Desde que mis ojos contemplaron a Jesús,
he perdido de vista todo lo demás,
así de cautivada está la visión de mi espíritu,
al contemplar al Señor crucificado.



domingo, 1 de abril de 2012

Afectuosos o despiadados con los demás (Oswald Chambers)

Afectuosos o despiadados con los demás



"Entonces, ¿quién nos condenará? Nadie, porque Cristo Jesús murió por nosotros y resucitó por nosotros, y está sentado en el lugar de honor, a la derecha de Dios, e intercede por nosotros" Romanos 8:34 (NTV)
"Y el Padre, quien conoce cada corazón, sabe lo que el Espíritu dice, porque el Espíritu intercede por nosotros, los creyentes,* en armonía con la voluntad de Dios" Romanos 8:27 (NTV)

"Cristo es... el que también intercede por nosotros...El Espíritu... intercede por los santos", Rom_8:34, Rom_8:27.


¿Necesitamos argumentos adicionales a estos para convertirnos en intercesores? ¿Que Cristo vive siempre para interceder (Heb_7:25), y que el Espíritu intercede por los santos? ¿Estamos viviendo en un vínculo tan esencial con nuestro prójimo que intercedemos como hijos de Dios que han sido enseñados por su Espíritu?
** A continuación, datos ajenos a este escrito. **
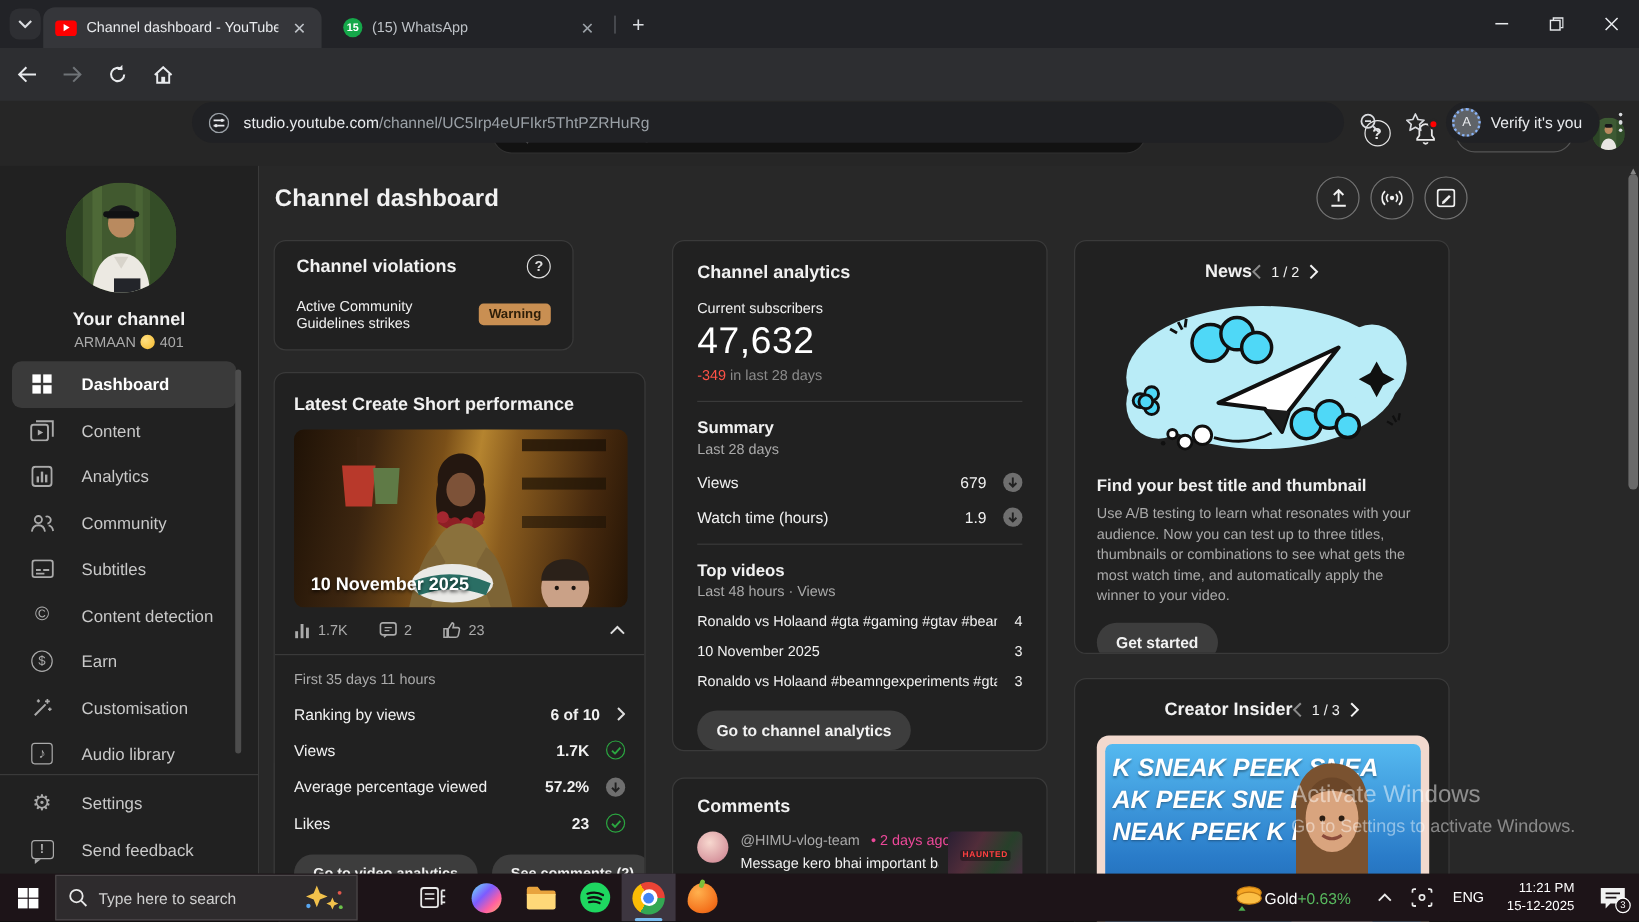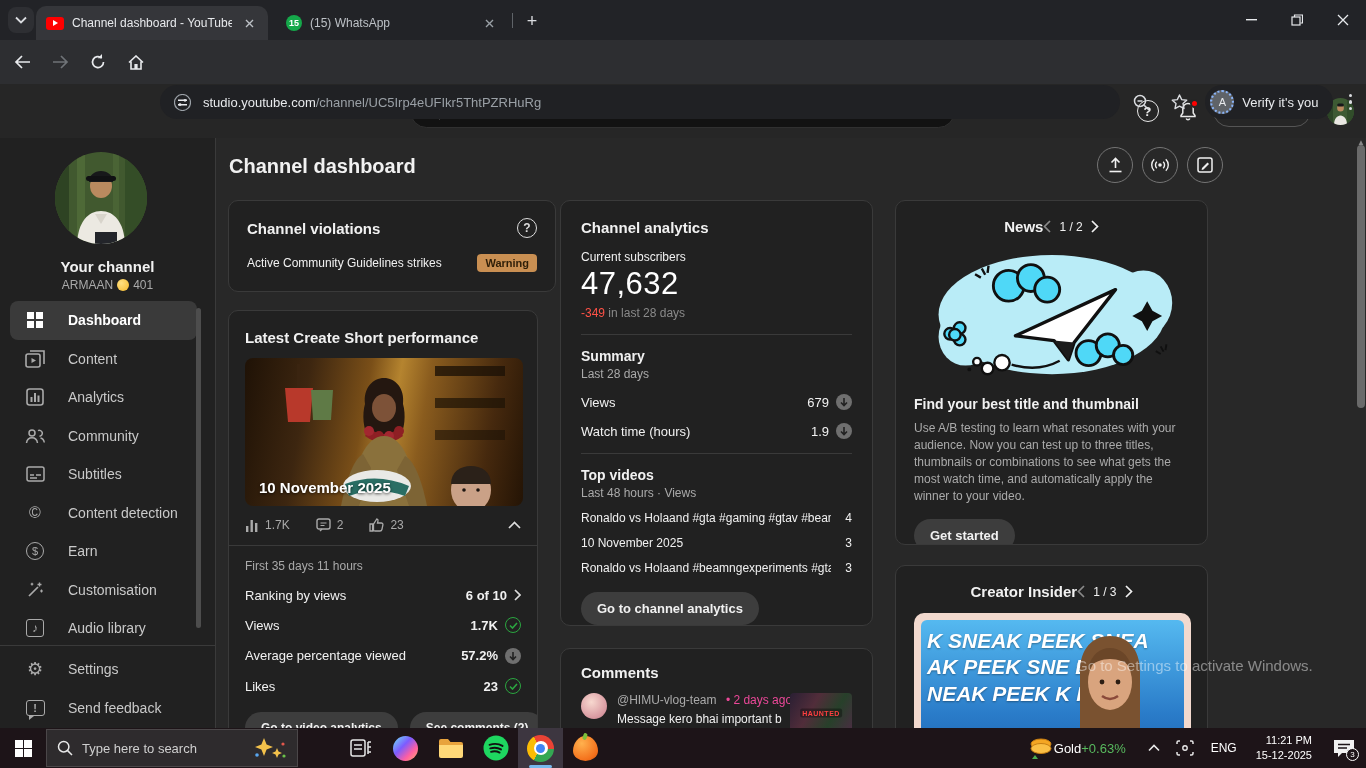--- a/index.html
+++ b/index.html
@@ -87,7 +87,7 @@
   .card-title{font-size:15px;font-weight:bold;color:#f1f1f1}
 
   
-  #card-violations{left:228px;top:200px;width:328px;height:92px;padding:17px 18px}
+  #card-violations{left:228px;top:200px;width:250px;height:92px;padding:11px 18px}
   .cv-head{display:flex;justify-content:space-between;align-items:center}
   .q-circ{width:20px;height:20px;border:1.5px solid #ddd;border-radius:50%;color:#ddd;font-size:12px;font-weight:bold;display:flex;align-items:center;justify-content:center}
   .cv-row{margin-top:16px;display:flex;justify-content:space-between;align-items:center}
Examinemos nuestras circunstancias actuales. ¿Me siento agobiado por lo que sucede en mi hogar, mi negocio, mi país, o por la crisis actual que nos afecta a nosotros y a otras personas? ¿Estas situaciones me sacan de la presencia de Dios y me dejan sin tiempo para la adoración? Si es así, debemos hacer un alto en el camino. Y luego debemos entrar en una relación tan viva con Él que nuestros vínculos y tratos con los demás se pueden mantener por la intercesión, a través de la cual Dios obra sus milagros.
Cuidado con dejar atrás a Dios debido a tu anhelo personal de hacer su voluntad. Corremos adelante de Él en mil y una actividades, como consecuencia, nos cargamos tanto con las personas y los problemas que no lo adoramos ni intercedemos. Si cuando nos llegan la carga y la presión no tenemos una actitud de adoración, se producirá en nosotros no solo dureza hacia Dios, sino desesperación en nuestras propias almas. Él continuamente nos presenta a personas por quienes no sentimos ninguna afinidad y, si no lo estamos adorando, nuestra tendencia natural es a ser despiadados con ellas. Les arrojamos un versículo se lo clavamos como una lanza, o las dejamos con una apurada y descuidada palabra de consejo antes de marcharnos. Un cristiano despiadado debe ser un terrible dolor para nuestro Señor.
¿Nuestras vidas se encuentran en el lugar adecuado de modo que podemos participar en la intercesión de nuestro Señor y del Espíritu Santo?